«J'ai remporté la victoire, te fait dire ton époux; sois tranquille, Sîtâ, et dépose tes soucis; j'ai tué Râvana, ton ennemi, sous le joug duquel gémissait Lankâ! Ton séjour dans l'habitation de Râvana ne doit plus t'inspirer de crainte: en effet, ce royaume de Lankâ est tombé sous l'obéissance de Vibhîshana.»
À ces mots, Sîtâ de se lever en sursaut; mais, la joie fermant tout passage à sa voix, cette femme au visage brillant comme l'astre des nuits ne put articuler une seule parole. Ensuite, le plus illustre des singes dit à Sîtâ, plongée dans le silence: «À quoi penses-tu, reine? Pourquoi ne me parles-tu pas?»
À cette question d'Hanoûmat, elle, qui jamais ne quitta le chemin du devoir, Sîtâ, au comble du bonheur, lui tint ce langage d'une voix que sa joie rendait balbutiante: «À peine eus-je entendu une si agréable nouvelle, l'éminente victoire de mon époux, que, subjuguée par la joie, je devins sans parole un moment. En effet, je ne vois rien, singe, mon ami (et c'est la vérité, que je dis là), non! je ne vois rien sur la terre qui soit égal aux charmes de ton récit, ni l'or, ni les vêtements, ni même les pierreries. Aussi fus-je saisie d'une joie telle, que j'en perdis la parole.»

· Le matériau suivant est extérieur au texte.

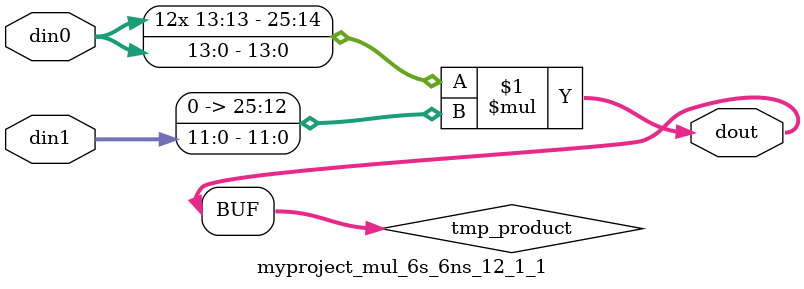
<source format=v>

`timescale 1 ns / 1 ps

 module myproject_mul_6s_6ns_12_1_1(din0, din1, dout);
parameter ID = 1;
parameter NUM_STAGE = 0;
parameter din0_WIDTH = 14;
parameter din1_WIDTH = 12;
parameter dout_WIDTH = 26;

input [din0_WIDTH - 1 : 0] din0; 
input [din1_WIDTH - 1 : 0] din1; 
output [dout_WIDTH - 1 : 0] dout;

wire signed [dout_WIDTH - 1 : 0] tmp_product;


























assign tmp_product = $signed(din0) * $signed({1'b0, din1});









assign dout = tmp_product;





















endmodule

</source>
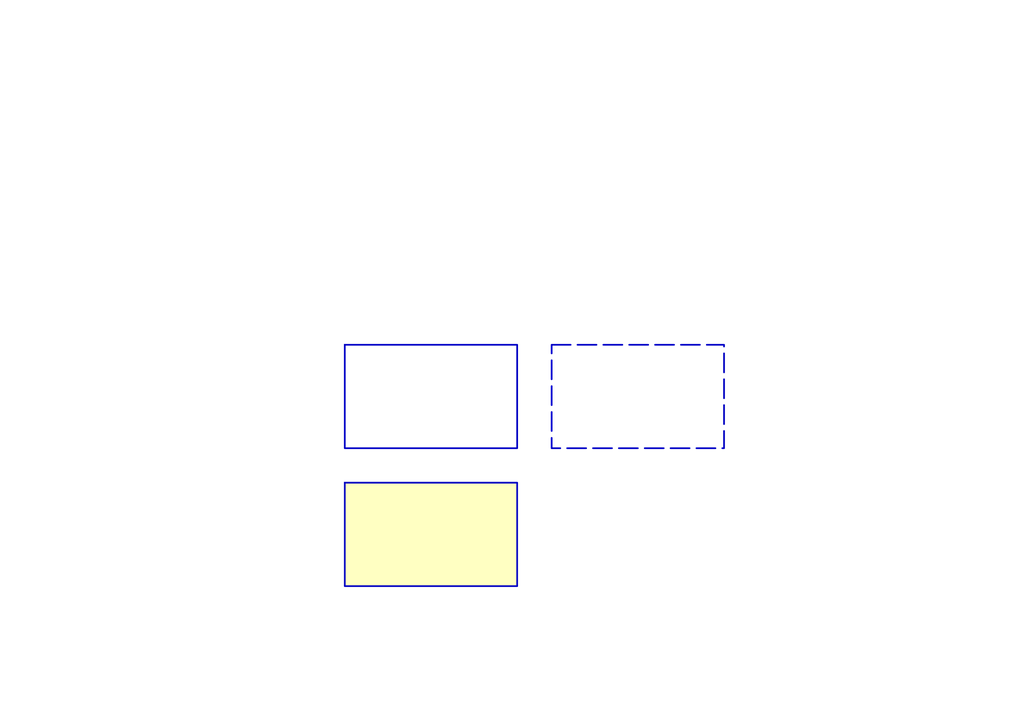
<source format=kicad_sch>
(kicad_sch
	(version 20250114)
	(generator "eeschema")
	(generator_version "9.0")
	(uuid "b4ec9d7b-b234-4016-bddf-e8775dc7d181")
	(paper "A4")
	(title_block
		(title "Rectangles Reference")
	)
	(lib_symbols)
	(rectangle
		(start 100 100)
		(end 150 130)
		(stroke
			(width 0.5)
			(type solid)
		)
		(fill
			(type none)
		)
		(uuid "89f8182b-d132-41d1-9a36-c2a3573bd906")
	)
	(rectangle
		(start 100 140)
		(end 150 170)
		(stroke
			(width 0.5)
			(type solid)
		)
		(fill
			(type background)
		)
		(uuid "257bff6c-006b-4039-ba83-ced33b31feea")
	)
	(rectangle
		(start 160 100)
		(end 210 130)
		(stroke
			(width 0.5)
			(type dash)
		)
		(fill
			(type none)
		)
		(uuid "6c99c3fa-ffb3-4e13-b234-7ba573e9233b")
	)
	(sheet_instances
		(path "/"
			(page "1")
		)
	)
	(embedded_fonts no)
)

</source>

À ces mots de la Vidéhaine, le singe, joignant ses deux mains en coupe et debout en face de Sîtâ, lui tint ce langage dicté par la joie: «Femme vertueuse, appliquée au bonheur de ton époux, ô toi qui es pour ton mari la joie de sa victoire, il te sied de parler en ces paroles d'amour. Elles sont égales, reine, ces bonnes et fécondes paroles de toi, au don le plus magnifique par des multitudes de pierreries; elles valent même tout l'empire des Dieux! Avec cette richesse, je pourrais acheter tous les biens, un royaume et le reste. Maintenant que je vois Râma victorieux et son rival immolé, il est une grâce que je sollicite de toi, reine, une seule, mais grande, à laquelle je tiens. Daigne me l'accorder gracieusement; ensuite, on te fera voir ton époux.
«J'ai vu naguère plus d'une fois ces Rakshasîs aux visages hideux vomir sur toi des paroles outrageantes, suivant les injonctions de Râvana.
«J'ai donc envie de tuer ces affreuses Démones bien épouvantables, aux cruelles mœurs: daigne m'accorder cette grâce.»
À ces mots d'Hanoûmat, la Vidéhaine, fille du roi Djanaka, réfléchit un moment; puis elle se mit à rire et lui fit cette réponse: «Que le noble singe ne s'irrite pas contre des servantes, forcées d'obéir, qui se meuvent par la volonté d'un autre et qui vivent soumises dans la domesticité du roi.
«Tout ce qui m'est arrivé de leur fait, je l'ai subi en châtiment des mauvaises œuvres que j'avais commises avant ces jours et par la faute de l'adversité de ma fortune. C'est ma destinée seule qui m'avait lié à cette déplorable condition: telle est vraiment l'opinion de mon esprit. Faible, je sais pardonner à de faibles servantes.»
À ce langage de Sîtâ, Hanoûmat, qui savait manier la parole, fit cette réponse à l'illustre épouse de Râma: «Sîtâ, la noble épouse de Râma, vient de parler comme il était convenable. Donne-moi tes commandements, reine, et je retourne où m'attend le Raghouide.» À ces mots d'Hanoûmat, la fille du roi Djanaka repartit: «Chef des singes, je désire voir mon époux.»
Le singe à la grande science s'approche de Râma et dit cette noble parole au héros, le plus habile entre ceux qui savent manier l'arc: «Ta Mithilienne, que j'ai trouvée absorbée dans la peine et les yeux troubles de pleurs, n'eut pas plutôt appris ta victoire, qu'elle a désiré jouir de ta vue.» À ces mots d'Hanoûmat, soudain Râma, le plus vertueux des hommes vertueux, Râma, noyé de larmes, s'abandonna à ses réflexions.